* REQUIRED ACTION *
Retype all the records with nothing changed.

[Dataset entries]
-=-=-

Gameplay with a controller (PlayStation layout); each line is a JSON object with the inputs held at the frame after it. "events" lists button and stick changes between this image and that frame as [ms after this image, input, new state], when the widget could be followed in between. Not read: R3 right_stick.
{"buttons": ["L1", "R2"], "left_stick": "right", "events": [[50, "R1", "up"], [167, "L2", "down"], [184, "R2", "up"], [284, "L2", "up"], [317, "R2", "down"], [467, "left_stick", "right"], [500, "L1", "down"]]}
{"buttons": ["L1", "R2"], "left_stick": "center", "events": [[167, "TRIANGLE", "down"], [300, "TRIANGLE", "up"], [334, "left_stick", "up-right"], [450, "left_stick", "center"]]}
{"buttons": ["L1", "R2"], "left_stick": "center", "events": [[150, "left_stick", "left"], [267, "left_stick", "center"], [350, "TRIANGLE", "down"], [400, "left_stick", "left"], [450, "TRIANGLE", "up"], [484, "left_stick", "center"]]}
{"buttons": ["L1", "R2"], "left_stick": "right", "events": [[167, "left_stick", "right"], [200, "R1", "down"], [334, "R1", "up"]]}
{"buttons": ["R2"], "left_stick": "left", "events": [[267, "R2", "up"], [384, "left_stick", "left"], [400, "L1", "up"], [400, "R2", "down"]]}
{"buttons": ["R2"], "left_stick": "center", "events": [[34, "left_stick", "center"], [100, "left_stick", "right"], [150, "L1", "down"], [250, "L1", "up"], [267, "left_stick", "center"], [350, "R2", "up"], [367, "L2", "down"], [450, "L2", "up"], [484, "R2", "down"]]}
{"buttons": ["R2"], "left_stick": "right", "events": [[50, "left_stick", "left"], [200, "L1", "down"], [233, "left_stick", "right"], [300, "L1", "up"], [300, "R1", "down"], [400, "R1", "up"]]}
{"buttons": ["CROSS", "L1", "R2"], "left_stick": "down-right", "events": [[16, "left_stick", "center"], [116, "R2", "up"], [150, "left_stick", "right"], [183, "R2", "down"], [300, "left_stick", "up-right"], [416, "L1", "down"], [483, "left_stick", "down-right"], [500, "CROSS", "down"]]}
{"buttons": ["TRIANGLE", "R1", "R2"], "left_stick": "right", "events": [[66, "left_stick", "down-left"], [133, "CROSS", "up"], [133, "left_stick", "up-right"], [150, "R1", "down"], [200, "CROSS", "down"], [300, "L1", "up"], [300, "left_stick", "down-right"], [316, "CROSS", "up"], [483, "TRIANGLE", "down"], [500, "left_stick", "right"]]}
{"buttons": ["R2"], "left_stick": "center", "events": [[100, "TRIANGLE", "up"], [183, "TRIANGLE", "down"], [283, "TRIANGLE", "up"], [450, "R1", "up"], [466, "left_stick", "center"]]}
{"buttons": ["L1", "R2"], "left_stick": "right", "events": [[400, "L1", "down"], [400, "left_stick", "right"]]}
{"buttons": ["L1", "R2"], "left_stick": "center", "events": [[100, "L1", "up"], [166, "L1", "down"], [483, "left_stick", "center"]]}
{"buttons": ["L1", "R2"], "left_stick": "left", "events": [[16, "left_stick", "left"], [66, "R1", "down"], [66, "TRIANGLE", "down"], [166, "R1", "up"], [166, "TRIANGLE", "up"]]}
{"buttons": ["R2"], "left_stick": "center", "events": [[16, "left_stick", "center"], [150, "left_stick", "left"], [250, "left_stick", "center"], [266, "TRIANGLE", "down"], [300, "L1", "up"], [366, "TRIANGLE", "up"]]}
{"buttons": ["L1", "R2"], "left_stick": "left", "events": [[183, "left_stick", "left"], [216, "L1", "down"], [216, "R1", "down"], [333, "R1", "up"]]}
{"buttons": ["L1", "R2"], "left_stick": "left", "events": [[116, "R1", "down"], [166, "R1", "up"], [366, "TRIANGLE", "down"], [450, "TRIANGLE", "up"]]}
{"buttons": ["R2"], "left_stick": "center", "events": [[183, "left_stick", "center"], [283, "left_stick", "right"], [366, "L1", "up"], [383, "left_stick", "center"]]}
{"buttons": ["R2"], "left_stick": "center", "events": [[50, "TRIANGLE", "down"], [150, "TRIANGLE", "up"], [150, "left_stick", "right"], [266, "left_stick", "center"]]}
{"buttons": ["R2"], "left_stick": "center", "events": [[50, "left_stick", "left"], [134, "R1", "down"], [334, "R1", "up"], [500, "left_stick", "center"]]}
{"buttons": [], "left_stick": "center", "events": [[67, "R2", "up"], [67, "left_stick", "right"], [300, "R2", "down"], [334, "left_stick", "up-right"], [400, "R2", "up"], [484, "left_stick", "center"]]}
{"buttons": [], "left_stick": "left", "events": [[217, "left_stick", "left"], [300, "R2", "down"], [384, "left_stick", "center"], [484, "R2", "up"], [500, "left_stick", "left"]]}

-=-=-

* EXERCISE OUTPUT *
Gameplay with a controller (PlayStation layout); each line is a JSON object with the inputs held at the frame after it. "events" lists button and stick changes between this image and that frame as [ms after this image, input, new state], when the widget could be followed in between. Not read: R3 right_stick.
{"buttons": ["L1", "R2"], "left_stick": "right", "events": [[50, "R1", "up"], [167, "L2", "down"], [184, "R2", "up"], [284, "L2", "up"], [317, "R2", "down"], [467, "left_stick", "right"], [500, "L1", "down"]]}
{"buttons": ["L1", "R2"], "left_stick": "center", "events": [[167, "TRIANGLE", "down"], [300, "TRIANGLE", "up"], [334, "left_stick", "up-right"], [450, "left_stick", "center"]]}
{"buttons": ["L1", "R2"], "left_stick": "center", "events": [[150, "left_stick", "left"], [267, "left_stick", "center"], [350, "TRIANGLE", "down"], [400, "left_stick", "left"], [450, "TRIANGLE", "up"], [484, "left_stick", "center"]]}
{"buttons": ["L1", "R2"], "left_stick": "right", "events": [[167, "left_stick", "right"], [200, "R1", "down"], [334, "R1", "up"]]}
{"buttons": ["R2"], "left_stick": "left", "events": [[267, "R2", "up"], [384, "left_stick", "left"], [400, "L1", "up"], [400, "R2", "down"]]}
{"buttons": ["R2"], "left_stick": "center", "events": [[34, "left_stick", "center"], [100, "left_stick", "right"], [150, "L1", "down"], [250, "L1", "up"], [267, "left_stick", "center"], [350, "R2", "up"], [367, "L2", "down"], [450, "L2", "up"], [484, "R2", "down"]]}
{"buttons": ["R2"], "left_stick": "right", "events": [[50, "left_stick", "left"], [200, "L1", "down"], [233, "left_stick", "right"], [300, "L1", "up"], [300, "R1", "down"], [400, "R1", "up"]]}
{"buttons": ["CROSS", "L1", "R2"], "left_stick": "down-right", "events": [[16, "left_stick", "center"], [116, "R2", "up"], [150, "left_stick", "right"], [183, "R2", "down"], [300, "left_stick", "up-right"], [416, "L1", "down"], [483, "left_stick", "down-right"], [500, "CROSS", "down"]]}
{"buttons": ["TRIANGLE", "R1", "R2"], "left_stick": "right", "events": [[66, "left_stick", "down-left"], [133, "CROSS", "up"], [133, "left_stick", "up-right"], [150, "R1", "down"], [200, "CROSS", "down"], [300, "L1", "up"], [300, "left_stick", "down-right"], [316, "CROSS", "up"], [483, "TRIANGLE", "down"], [500, "left_stick", "right"]]}
{"buttons": ["R2"], "left_stick": "center", "events": [[100, "TRIANGLE", "up"], [183, "TRIANGLE", "down"], [283, "TRIANGLE", "up"], [450, "R1", "up"], [466, "left_stick", "center"]]}
{"buttons": ["L1", "R2"], "left_stick": "right", "events": [[400, "L1", "down"], [400, "left_stick", "right"]]}
{"buttons": ["L1", "R2"], "left_stick": "center", "events": [[100, "L1", "up"], [166, "L1", "down"], [483, "left_stick", "center"]]}
{"buttons": ["L1", "R2"], "left_stick": "left", "events": [[16, "left_stick", "left"], [66, "R1", "down"], [66, "TRIANGLE", "down"], [166, "R1", "up"], [166, "TRIANGLE", "up"]]}
{"buttons": ["R2"], "left_stick": "center", "events": [[16, "left_stick", "center"], [150, "left_stick", "left"], [250, "left_stick", "center"], [266, "TRIANGLE", "down"], [300, "L1", "up"], [366, "TRIANGLE", "up"]]}
{"buttons": ["L1", "R2"], "left_stick": "left", "events": [[183, "left_stick", "left"], [216, "L1", "down"], [216, "R1", "down"], [333, "R1", "up"]]}
{"buttons": ["L1", "R2"], "left_stick": "left", "events": [[116, "R1", "down"], [166, "R1", "up"], [366, "TRIANGLE", "down"], [450, "TRIANGLE", "up"]]}
{"buttons": ["R2"], "left_stick": "center", "events": [[183, "left_stick", "center"], [283, "left_stick", "right"], [366, "L1", "up"], [383, "left_stick", "center"]]}
{"buttons": ["R2"], "left_stick": "center", "events": [[50, "TRIANGLE", "down"], [150, "TRIANGLE", "up"], [150, "left_stick", "right"], [266, "left_stick", "center"]]}
{"buttons": ["R2"], "left_stick": "center", "events": [[50, "left_stick", "left"], [134, "R1", "down"], [334, "R1", "up"], [500, "left_stick", "center"]]}
{"buttons": [], "left_stick": "center", "events": [[67, "R2", "up"], [67, "left_stick", "right"], [300, "R2", "down"], [334, "left_stick", "up-right"], [400, "R2", "up"], [484, "left_stick", "center"]]}
{"buttons": [], "left_stick": "left", "events": [[217, "left_stick", "left"], [300, "R2", "down"], [384, "left_stick", "center"], [484, "R2", "up"], [500, "left_stick", "left"]]}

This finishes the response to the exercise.